The other day the Supreme Court deferred to appeal courts on their rulings overturning state bans on gay marriage, to the delight of progressives and “marriage equality” advocates everywhere.
I live in Seattle, so you can imagine what the response has been like.
As a libertarian, I naturally find the whole thing to be a sham through and through.
When my state voted to legalize gay marriage in 2012, I found myself on neither side, because both arguments relied on the flawed premise that the State gets to define what marriage is. While gay marriage proponents claim they should deserve the same status in the eyes of the State, others argue that traditional marriage should be protected by the State.
At the very least, traditional marriage advocates are open about maintaining an exclusive definition of marriage and how it is forced upon society by the State. Those proclaiming marriage equality don’t seem to understand that they’re doing the same – or they do and they’re being disingenuous about it. My experience leans towards the latter.
They say their relationships are a private matter, yet rather than get the government out of it, they yearn for their chance to apply for permission from the State to get it recognized.
They also call marriage a “right.” You don’t need a license to do something you have a “right” to do.
Remember, a marriage license is just that, a license. It also becomes public record. What goes on in the privacy of the bedroom is now everyone’s business. Congrats. They say it’s for the tax benefits, which brings up the question of why government should be able to discriminate on the basis of marriage through taxation.
Lest you think the intentions of “marriage equality” advocates are simply to grant equal rights to everyone, ask them whether or not the State should be involved at all. Why should we be required to apply for a license? What’s happening right now is not getting the government out of our personal lives.
Also, consider that this definition of “marriage equality” is still restrictive; it does not include polygamist relationships. Try suggesting a man should be able to marry two women, or a woman two men.

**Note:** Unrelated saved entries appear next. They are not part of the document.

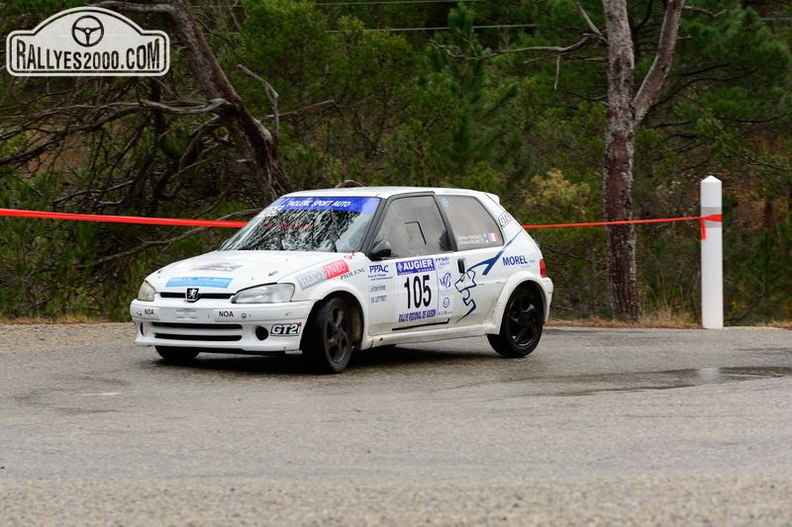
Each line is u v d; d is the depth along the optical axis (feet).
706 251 132.67
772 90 223.10
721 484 46.75
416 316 90.79
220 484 48.62
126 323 117.08
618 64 157.69
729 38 216.54
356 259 87.35
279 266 84.99
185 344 84.38
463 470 52.13
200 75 154.51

I have, just for fun, and the response merely affirms the old saying that the liberal becomes the conservative after the revolution. They maintain the State’s illegitimate authority to define marriage – or better yet, their ability to use the coercive power of the State to force their definition on others who do not consider it a legitimate marriage.
In case someone might mistake my perspective, I reject any authority by the State over my relationships and the relationships of others. Whether or not I make a vow to commit myself to a life-long relationship is none of the government’s business. They have no place in my wedding.
I do not need a State-issued license to legitimatize my marriage or give it deeper meaning.
Mind you, this whole matter could be solved by abolishing marriage licenses and resorting to private contacts. No one will do it, because their view has to be thrust upon all and no one is willing to yield, as per the conditions of the Prisoner’s Dilemma.
In the words of Macbeth, “damned be him that first cries ‘Hold, enough!'”
Make no mistake. This has nothing to do with one’s views on homosexuality. It all boils down to whose definition will be forced upon the rest of the population through the State. The traditionalists and marriage equality people are just factions on the same side. Their definitions both require a marriage to be recognized by the State to be considered legitimate.
The correct response, of course, is that the State should have nothing to do with it. No one has the right to force me to accept their definition of marriage via government coercion, nor I force them to embrace mine. If someone needs a license from the State to feel secure in their marriage, what does it say of the relationship itself?
My definition of marriage can never be in harmony with the State’s, because it doesn’t involve the State in the first place.